Search code examples
securityliferayliferay-6

How to prevent guest role access beyond login in Liferay?


We plan to implement a company-internal portal with Liferay 6.2. Since many of the team members are not within the company's network, the access has to be allowed from the internet.

Now I see a big problem with the Guest role, since it 1) can access Guest-viewable content without login and 2) this is the default selection when for example uploading a document.

What I really need, is that only the login page is generally viewable, but all other sites and content is only visible to logged-in users, without the need to explicitely assign the permissions for each item correctly.

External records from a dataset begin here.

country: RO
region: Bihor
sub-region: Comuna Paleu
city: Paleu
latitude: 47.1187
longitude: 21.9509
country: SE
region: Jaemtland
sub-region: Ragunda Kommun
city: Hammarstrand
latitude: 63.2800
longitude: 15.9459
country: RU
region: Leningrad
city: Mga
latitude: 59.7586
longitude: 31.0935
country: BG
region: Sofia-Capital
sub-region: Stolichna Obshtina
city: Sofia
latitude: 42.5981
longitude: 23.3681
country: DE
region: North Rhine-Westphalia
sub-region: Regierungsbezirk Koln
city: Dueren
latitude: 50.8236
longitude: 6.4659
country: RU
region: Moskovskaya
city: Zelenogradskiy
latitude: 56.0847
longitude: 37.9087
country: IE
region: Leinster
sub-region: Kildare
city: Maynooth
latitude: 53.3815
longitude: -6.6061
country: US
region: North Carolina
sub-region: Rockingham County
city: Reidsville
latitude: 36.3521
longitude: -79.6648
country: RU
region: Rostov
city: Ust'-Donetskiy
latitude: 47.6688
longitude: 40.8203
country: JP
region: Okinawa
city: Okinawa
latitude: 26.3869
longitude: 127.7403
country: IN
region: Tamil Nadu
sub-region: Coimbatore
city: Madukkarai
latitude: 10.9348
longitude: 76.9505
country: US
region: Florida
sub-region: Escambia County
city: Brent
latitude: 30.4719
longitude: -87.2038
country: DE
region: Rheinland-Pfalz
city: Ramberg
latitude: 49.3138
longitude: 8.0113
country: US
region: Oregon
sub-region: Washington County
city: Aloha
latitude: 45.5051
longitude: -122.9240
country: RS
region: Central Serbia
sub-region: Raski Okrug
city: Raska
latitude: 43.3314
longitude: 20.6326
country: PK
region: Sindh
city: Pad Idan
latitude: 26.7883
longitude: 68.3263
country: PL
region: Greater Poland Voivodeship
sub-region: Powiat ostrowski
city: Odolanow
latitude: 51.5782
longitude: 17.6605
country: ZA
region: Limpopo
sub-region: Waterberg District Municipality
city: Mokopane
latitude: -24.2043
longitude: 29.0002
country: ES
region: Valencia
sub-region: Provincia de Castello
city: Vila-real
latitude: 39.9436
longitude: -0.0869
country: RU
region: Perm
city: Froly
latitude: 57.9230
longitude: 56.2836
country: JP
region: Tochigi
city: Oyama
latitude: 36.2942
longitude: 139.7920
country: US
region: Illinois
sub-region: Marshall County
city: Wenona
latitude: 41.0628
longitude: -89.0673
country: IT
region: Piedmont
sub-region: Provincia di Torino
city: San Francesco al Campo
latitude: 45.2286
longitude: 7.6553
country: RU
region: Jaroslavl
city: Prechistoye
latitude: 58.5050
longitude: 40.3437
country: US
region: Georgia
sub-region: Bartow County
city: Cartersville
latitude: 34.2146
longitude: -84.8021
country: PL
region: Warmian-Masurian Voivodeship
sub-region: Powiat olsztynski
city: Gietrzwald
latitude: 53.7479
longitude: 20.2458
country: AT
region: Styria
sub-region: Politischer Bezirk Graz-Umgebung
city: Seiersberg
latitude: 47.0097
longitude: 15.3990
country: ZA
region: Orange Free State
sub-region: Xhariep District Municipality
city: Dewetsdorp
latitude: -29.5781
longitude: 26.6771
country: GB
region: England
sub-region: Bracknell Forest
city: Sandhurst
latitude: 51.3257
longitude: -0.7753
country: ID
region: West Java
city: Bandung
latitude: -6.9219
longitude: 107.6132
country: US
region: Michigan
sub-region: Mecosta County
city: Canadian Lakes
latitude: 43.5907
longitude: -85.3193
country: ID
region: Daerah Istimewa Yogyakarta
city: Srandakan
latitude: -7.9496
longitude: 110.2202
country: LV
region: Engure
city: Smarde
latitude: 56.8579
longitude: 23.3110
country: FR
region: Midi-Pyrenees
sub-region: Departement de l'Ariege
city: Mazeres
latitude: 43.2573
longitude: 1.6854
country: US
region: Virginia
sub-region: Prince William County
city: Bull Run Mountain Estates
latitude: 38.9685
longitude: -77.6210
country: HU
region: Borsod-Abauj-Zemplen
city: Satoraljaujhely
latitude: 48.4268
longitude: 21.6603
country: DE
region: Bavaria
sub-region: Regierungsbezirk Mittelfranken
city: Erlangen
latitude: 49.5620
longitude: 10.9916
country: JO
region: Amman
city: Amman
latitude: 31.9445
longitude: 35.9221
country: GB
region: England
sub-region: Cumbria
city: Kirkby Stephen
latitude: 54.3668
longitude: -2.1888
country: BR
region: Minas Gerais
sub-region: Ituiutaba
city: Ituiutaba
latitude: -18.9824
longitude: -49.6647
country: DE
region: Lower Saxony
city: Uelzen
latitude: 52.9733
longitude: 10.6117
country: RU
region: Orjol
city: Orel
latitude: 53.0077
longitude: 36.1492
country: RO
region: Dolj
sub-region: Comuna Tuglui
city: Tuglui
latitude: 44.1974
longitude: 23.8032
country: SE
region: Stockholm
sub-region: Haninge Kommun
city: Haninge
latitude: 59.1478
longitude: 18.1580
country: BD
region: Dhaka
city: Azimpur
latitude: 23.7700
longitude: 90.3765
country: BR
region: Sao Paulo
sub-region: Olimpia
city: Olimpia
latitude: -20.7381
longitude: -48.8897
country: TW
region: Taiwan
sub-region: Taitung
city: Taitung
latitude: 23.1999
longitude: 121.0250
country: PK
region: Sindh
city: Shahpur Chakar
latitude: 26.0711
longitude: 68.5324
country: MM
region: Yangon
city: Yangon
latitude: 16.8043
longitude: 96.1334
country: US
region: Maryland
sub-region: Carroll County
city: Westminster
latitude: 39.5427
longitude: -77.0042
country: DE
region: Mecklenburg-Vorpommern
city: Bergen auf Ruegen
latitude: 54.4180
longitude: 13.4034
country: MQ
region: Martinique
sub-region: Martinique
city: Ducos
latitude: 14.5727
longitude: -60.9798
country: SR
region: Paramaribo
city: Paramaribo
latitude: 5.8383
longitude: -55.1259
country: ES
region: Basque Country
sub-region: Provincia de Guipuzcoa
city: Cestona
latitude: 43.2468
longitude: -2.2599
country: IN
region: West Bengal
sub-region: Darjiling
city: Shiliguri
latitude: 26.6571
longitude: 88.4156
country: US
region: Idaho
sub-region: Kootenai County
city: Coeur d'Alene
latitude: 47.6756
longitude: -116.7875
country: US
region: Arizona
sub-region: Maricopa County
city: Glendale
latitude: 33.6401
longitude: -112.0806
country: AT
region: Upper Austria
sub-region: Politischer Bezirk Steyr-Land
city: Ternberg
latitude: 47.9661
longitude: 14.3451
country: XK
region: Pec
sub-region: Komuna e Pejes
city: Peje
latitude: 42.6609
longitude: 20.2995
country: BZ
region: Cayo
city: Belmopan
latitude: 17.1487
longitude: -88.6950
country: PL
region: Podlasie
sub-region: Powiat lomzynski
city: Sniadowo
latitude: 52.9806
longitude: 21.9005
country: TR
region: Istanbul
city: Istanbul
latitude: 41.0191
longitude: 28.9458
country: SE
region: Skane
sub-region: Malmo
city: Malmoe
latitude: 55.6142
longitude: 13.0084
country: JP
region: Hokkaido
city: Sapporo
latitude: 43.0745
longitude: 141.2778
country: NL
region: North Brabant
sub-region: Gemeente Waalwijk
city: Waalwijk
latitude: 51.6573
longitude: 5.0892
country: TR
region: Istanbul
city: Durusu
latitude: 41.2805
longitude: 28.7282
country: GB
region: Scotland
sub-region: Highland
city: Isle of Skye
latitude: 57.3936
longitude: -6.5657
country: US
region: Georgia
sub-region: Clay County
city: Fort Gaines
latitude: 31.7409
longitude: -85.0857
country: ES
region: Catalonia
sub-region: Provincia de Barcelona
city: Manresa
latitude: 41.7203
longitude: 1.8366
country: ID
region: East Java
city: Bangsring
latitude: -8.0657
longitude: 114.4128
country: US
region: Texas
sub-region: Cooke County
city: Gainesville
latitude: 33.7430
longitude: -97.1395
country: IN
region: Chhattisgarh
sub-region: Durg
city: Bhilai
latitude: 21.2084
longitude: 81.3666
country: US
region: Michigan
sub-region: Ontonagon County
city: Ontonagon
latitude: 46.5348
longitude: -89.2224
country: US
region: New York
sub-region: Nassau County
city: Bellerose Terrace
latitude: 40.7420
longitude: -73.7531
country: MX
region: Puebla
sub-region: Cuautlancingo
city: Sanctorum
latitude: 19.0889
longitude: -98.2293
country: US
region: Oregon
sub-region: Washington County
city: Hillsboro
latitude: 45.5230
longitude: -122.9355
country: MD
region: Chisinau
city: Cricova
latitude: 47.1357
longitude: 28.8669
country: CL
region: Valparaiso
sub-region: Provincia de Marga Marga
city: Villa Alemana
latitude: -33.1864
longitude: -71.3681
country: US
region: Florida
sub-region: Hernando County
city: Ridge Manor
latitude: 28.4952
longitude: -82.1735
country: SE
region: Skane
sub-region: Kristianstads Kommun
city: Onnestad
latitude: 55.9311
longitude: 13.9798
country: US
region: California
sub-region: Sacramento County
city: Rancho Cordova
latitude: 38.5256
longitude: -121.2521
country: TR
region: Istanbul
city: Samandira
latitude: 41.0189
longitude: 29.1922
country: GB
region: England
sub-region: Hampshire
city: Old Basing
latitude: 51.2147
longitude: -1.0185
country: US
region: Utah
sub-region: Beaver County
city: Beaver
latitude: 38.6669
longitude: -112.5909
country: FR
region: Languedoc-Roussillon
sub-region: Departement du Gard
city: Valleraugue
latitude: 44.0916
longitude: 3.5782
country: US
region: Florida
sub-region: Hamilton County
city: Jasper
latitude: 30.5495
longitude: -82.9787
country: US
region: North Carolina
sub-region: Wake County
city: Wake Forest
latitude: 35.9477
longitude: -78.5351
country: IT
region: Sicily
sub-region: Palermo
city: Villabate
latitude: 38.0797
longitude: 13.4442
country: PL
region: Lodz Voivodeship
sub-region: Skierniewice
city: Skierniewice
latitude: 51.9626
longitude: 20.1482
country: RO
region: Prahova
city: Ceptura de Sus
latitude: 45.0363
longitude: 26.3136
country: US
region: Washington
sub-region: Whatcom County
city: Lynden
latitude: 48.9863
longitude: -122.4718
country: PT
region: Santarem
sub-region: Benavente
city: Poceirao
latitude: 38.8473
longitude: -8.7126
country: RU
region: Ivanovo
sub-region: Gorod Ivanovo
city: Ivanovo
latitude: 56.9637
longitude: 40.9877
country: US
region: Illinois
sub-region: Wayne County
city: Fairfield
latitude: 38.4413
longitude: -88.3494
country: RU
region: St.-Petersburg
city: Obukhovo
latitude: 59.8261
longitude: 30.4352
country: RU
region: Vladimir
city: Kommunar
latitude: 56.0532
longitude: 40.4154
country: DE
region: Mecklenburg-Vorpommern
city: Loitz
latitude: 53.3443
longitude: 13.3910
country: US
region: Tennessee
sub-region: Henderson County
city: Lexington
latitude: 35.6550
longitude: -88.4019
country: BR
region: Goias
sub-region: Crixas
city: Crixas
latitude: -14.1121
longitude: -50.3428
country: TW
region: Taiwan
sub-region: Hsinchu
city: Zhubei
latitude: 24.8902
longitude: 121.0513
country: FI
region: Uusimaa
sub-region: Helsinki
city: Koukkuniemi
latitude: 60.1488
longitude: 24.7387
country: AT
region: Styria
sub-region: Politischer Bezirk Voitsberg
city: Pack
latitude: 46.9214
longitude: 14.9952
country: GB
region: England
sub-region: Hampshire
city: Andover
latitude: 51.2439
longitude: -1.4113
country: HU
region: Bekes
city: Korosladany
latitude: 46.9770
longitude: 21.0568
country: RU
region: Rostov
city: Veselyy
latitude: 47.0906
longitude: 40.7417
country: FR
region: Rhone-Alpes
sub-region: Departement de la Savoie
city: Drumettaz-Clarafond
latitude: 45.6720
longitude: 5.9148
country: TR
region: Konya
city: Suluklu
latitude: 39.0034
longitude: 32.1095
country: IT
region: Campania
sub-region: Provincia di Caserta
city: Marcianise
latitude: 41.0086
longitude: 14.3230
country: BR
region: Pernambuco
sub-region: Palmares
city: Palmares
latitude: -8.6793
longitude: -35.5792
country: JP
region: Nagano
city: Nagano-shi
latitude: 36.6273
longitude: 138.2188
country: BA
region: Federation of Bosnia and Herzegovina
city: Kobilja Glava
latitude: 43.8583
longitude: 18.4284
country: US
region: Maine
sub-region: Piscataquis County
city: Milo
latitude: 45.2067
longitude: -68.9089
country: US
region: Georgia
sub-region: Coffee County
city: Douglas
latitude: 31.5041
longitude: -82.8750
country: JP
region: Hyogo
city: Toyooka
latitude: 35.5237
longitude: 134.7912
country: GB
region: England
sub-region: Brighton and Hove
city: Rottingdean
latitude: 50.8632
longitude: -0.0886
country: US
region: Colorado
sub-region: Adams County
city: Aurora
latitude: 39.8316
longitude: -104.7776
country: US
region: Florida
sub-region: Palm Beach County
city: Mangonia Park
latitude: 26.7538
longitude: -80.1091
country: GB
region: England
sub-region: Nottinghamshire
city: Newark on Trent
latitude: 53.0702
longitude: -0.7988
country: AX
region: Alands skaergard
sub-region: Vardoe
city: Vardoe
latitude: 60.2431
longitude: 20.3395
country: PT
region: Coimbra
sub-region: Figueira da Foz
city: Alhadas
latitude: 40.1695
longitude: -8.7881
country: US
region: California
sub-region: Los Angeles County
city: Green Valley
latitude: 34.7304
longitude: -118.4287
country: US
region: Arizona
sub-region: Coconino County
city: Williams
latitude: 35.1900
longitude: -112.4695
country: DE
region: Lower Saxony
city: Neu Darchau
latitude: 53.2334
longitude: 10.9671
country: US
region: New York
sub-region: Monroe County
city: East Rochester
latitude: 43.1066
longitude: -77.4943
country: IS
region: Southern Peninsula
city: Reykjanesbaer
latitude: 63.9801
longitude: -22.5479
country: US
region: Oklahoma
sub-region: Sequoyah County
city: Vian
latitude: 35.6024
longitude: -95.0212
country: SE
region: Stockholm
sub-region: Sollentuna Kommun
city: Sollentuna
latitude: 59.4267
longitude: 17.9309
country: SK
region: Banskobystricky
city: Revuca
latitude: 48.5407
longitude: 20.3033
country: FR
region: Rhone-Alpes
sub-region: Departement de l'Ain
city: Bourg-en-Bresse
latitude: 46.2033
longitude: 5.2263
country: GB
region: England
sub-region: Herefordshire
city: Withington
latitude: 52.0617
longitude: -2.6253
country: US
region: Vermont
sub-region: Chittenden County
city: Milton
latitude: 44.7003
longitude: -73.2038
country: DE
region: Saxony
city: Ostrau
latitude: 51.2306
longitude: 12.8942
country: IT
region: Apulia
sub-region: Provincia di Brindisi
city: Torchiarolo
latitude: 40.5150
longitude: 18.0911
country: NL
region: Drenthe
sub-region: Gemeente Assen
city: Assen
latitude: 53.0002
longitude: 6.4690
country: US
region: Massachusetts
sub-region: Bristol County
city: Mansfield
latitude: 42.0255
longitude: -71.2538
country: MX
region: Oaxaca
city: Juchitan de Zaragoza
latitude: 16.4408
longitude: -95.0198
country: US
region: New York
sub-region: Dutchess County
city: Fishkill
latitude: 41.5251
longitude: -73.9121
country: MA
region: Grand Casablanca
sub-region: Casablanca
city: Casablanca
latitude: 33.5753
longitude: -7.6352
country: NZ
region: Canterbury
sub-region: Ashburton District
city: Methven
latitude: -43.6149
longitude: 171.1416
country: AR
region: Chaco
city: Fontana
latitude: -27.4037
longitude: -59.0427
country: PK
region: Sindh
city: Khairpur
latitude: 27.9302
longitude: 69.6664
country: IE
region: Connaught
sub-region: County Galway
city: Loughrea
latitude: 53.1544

So the question is, can I prevent the guest role to access anything beyond the login page, so to say eliminate it from everything within the portal?


Update:

It was proposed to use only private pages. While this might work, it implies as far as I know, that each user has to be member of the site. But then it's no longer possible to have a site structure with different users participating in different sites and still be able to view public infomation (meaning public for all logged-in users) - or am I wrong?


Update 2:

I agree to a solution where one has to prevent the assignments to the guest role programmatically, via hook or via deeper changes in liferay. Yet, I like to double-check that administrative and think of a periodic database job or program using the API which check for relations to the guest role which came in around the hook or by wrong permission settings of a user and delete them again. How could that be done?


Solution

  • When a document is uploaded through a private page, the permissions actually default to be not accessible to "Guest". This is guaranteed easiest if you don't have any public pages.

    Also, you can access the API and change the default permissions once a document gets uploaded (no need to override core Liferay functionality like defaults): Just write a service hook that overrides the upload of a document with a version that sets the permissions you want right after a document has been uploaded. This will catch all other upload attempts, e.g. through services, Webdav etc.

    Edit (after your comment): Added the link to Dev Guide. The actual use of the API is a bit too much to update this answer with on the fly. You might want to look at old examples like sevencogs (part 2) to get used to the actual API, but DevGuide will describe how to write the plugin in the first place.